By tradition, the Guard never carry shields; honour says that these men need only a blade to defend the emperor, and while this might be accurate after a fashion there are times – now – when a shield wall would have made all the difference between success and ignominious defeat.
Domitian had been winning. Supported by the youth of Rome, he had been at least holding the Guard at bay for longer than they would have wanted; they were men bent on a mission and didn’t want to be stopped by a boy.
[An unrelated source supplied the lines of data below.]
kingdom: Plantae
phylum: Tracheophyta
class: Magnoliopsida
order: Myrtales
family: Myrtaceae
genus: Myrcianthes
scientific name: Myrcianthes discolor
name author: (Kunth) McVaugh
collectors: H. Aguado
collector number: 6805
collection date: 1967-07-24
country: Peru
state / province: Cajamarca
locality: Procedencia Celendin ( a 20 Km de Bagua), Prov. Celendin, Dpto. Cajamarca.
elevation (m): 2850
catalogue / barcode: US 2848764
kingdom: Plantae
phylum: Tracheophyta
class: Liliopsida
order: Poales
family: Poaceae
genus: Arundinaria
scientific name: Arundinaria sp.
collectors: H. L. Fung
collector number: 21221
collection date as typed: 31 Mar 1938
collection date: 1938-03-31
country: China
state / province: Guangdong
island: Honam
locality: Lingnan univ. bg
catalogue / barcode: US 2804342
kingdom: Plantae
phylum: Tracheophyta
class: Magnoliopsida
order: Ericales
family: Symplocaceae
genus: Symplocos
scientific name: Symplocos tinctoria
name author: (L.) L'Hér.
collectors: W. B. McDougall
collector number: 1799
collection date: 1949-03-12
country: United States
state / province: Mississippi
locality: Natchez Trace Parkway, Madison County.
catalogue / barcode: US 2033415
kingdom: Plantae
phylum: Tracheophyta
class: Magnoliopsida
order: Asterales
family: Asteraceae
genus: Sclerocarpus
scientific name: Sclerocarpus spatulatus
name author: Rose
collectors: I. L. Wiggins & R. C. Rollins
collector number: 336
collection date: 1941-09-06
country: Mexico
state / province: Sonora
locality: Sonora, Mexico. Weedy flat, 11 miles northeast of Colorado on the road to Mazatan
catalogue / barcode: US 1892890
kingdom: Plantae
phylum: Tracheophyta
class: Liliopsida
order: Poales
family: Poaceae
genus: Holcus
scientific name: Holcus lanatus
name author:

Which is, presumably, why they lit the fire. It was a clever move; everyone knows that fire is the opposite of water and runs up hills, and besides, the wind was behind the Guards; they could safely torch the priests’ houses and perhaps burn the temple and run no risk that the rest of Rome would fall to ash around them.
The flames were small and faltering at first, but they grew quickly into a roaring wall that fed fast on the old, old houses with their oak beams and wattle walls. Soon there was a level of heat that even the son of an emperor could not withstand. Already Domitian’s face was scarlet, sweat swimming off him. His brows had been scorched away, leaving his face naked of hair.
Pantera came up round about then.
He reached us just as Domitian staggered back from the fire’s leading edge. The Guards were level with Jocasta’s abandoned barricades by now. With nobody left there to man them, the planks and sacrifice-knives were of little more than nuisance value; just enough to slow the oncoming men for the time it took to lift the knives away without slicing their fingers.
‘My lord.’ Pantera
heaved himself up beside Domitian as he wrenched a fresh tile from the disintegrating roof. ‘Please, you’ve done all a man could do. The women are safe in the temple. But if you remain out here, you will be caught between the fire and the Guard and the one will eat you while the other will hold you to ransom against your father’s claim to the throne.’